Mobile palliative care program brings comfort and treatment to homeless

Categories: Care.

But what happens when these people are dying? Where do they find care in their final days?

“Being sick is hard. Being sick and homeless can be even harder,” Dr. Naheed Dosani, a palliative care specialist at St. Michael’s Hospital in Toronto, says with obvious understatement.

Dosani, a member of a large network of inner-city health physicians, is part of a new program that takes end-of-life care to the homeless and vulnerably housed wherever they are situated.

Called PEACH — for Palliative Education and Care for the Homeless — the watchword of the mobile program is to give individuals the dignity of choosing where they receive medical and supportive care, and hopefully where they will able to die.

“Most people want to pass away at home with family around them,” says Dosani. “That sentiment is no different for the patients PEACH aims to treat.
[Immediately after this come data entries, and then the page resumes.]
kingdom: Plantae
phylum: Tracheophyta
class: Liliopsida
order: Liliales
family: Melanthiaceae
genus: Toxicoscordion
The only difference is that our patients’ homes are often a shelter and their families may be other shelter clients and staff.”

A visit to one of his patients brings home that desire with poignant clarity: Dan Thibideau has two wishes — he wants to live out his final days in his furnished unit at the Fred Victor transitional housing centre in downtown Toronto, close to the people who share his world, and to reconnect with the children he hasn’t seen for almost 20 years.

“They made me an offer of going into a hospice, but I said I had my own friends and people to support me,” says Thibideau, who at 59 has advanced lung cancer and at about 100 pounds, is less than half the weight he once was.

“My wishes are I didn’t want to be alone. I didn’t want to spend what I have left alone,” he says softly weeping, sitting on a sagging brown couch that has seen better days.

“There’s some people I’ve known for years, they keep an eye out for me and they’re there when I need help,” Thibideau explains, adding that the nurses who check on him and give him his medications are “kind to me.”

“I’m happy they gave me a place to come to that’s close to the people I know. I don’t know any other people that love me.”